=== RECORDS TO USE ===

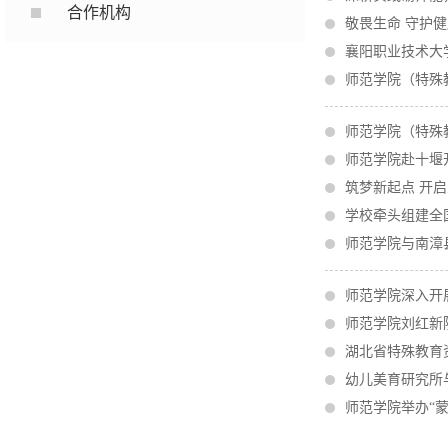
合作机构
敬畏生命 守护
襄阳职业技术大
师范学院（特殊
师范学院（特殊
师范学院赴十堰
筑梦新起点 开启
学校牵头组建全
师范学院与南漳
师范学院深入开
师范学院刘红新
湖北省特殊教育
幼儿美育研究所
师范学院举办“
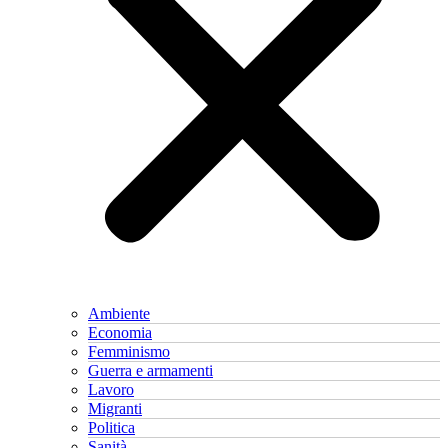
Ambiente
Economia
Femminismo
Guerra e armamenti
Lavoro
Migranti
Politica
Sanità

===

Each line above should be written out again exactly, and no picture should appear in the copy.

合作机构
敬畏生命 守护
襄阳职业技术大
师范学院（特殊
师范学院（特殊
师范学院赴十堰
筑梦新起点 开启
学校牵头组建全
师范学院与南漳
师范学院深入开
师范学院刘红新
湖北省特殊教育
幼儿美育研究所
师范学院举办“
Ambiente
Economia
Femminismo
Guerra e armamenti
Lavoro
Migranti
Politica
Sanità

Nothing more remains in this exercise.